Erysiptila

Scientific classification
- Kingdom: Animalia
- Phylum: Arthropoda
- Class: Insecta
- Order: Lepidoptera
- Family: Depressariidae
- Subfamily: Ethmiinae
- Genus: Erysiptila Meyrick, 1914
- Species: E. clevelandi
- Binomial name: Erysiptila clevelandi (Busck, 1914)
- Synonyms: Cyrictodes Meyrick, 1926; Borkhausenia clevelandi Busck, 1914; Cyrictodes phormophora Meyrick, 1926;

= Erysiptila =

- Authority: (Busck, 1914)
- Synonyms: Cyrictodes Meyrick, 1926, Borkhausenia clevelandi Busck, 1914, Cyrictodes phormophora Meyrick, 1926
- Parent authority: Meyrick, 1914

Genus of moths

Erysiptila is a genus of moths in the family Depressariidae. It contains only one species, Erysiptila clevelandi, which is found in Panama and Costa Rica.

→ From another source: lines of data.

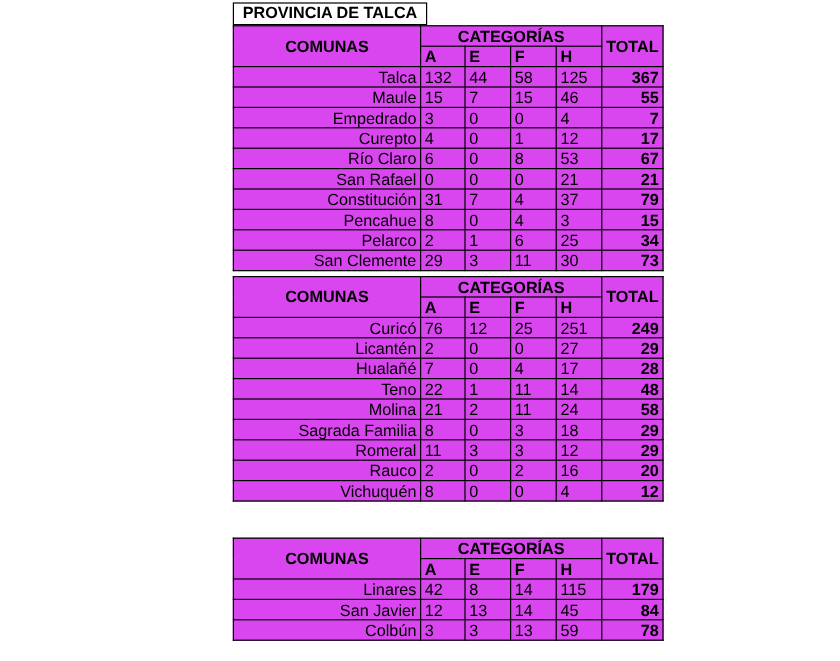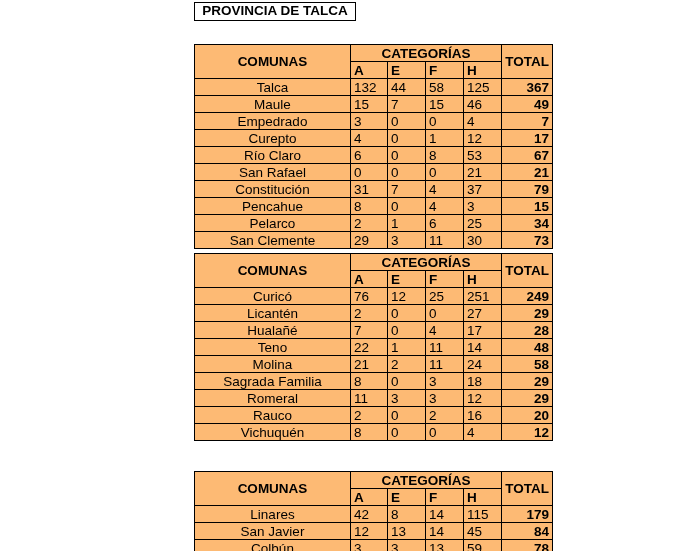--- a/index.html
+++ b/index.html
@@ -30,22 +30,21 @@
     font-weight: 700;
     text-align: center;
     white-space: nowrap;
     overflow: hidden;
     background: #fff;
   }
   table.ptable {
     border-collapse: collapse;
     table-layout: fixed;
     width: 358px;
-    background: #fdba74;
-    margin-top: 23px;
+    background: #d946ef;
   }
   .c-com { width: 156px; }
   .c-a { width: 37px; }
   .c-e { width: 38px; }
   .c-f { width: 38px; }
   .c-h { width: 38px; }
   .c-tot { width: 51px; }
 
   table.ptable th, table.ptable td {
     border: 1.5px solid #000;
@@ -53,21 +52,21 @@
     height: 17px;
     padding: 0 3px;
     font-size: 13.5px;
     line-height: 15px;
     white-space: nowrap;
     overflow: hidden;
   }
   table.ptable thead th { font-weight: 700; }
   .h-com, .h-cats, .h-tot { text-align: center; }
   .h-cat { text-align: left; }
-  td.comuna { text-align: center; }
+  td.comuna { text-align: right; }
   td.val { text-align: left; }
   td.tot { text-align: right; font-weight: bold; }
 </style>
 </head>
 <body>
 
 <div class="page">
 
   <div class="block" id="block-0">
     <div class="ptitle">PROVINCIA DE TALCA</div>
@@ -101,21 +100,21 @@
             <td class="val">58</td>
             <td class="val">125</td>
             <td class="tot">367</td>
           </tr>
           <tr>
             <td class="comuna">Maule</td>
             <td class="val">15</td>
             <td class="val">7</td>
             <td class="val">15</td>
             <td class="val">46</td>
-            <td class="tot">49</td>
+            <td class="tot">55</td>
           </tr>
           <tr>
             <td class="comuna">Empedrado</td>
             <td class="val">3</td>
             <td class="val">0</td>
             <td class="val">0</td>
             <td class="val">4</td>
             <td class="tot">7</td>
           </tr>
           <tr>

The wingspan is about 18 mm. The forewings are white, irregularly mottled with grey and with a suffused blackish-fuscous triangular patch extending on the costa from near the base to three-fifths, and reaching half across wing. There are two tufts of scales beneath this on the end of the cell and a few scattered black scales towards the dorsum in the middle. There is also a black dot in the disc towards the apex, and a smaller one on the termen beneath it. The hindwings are grey, suffused darker posteriorly.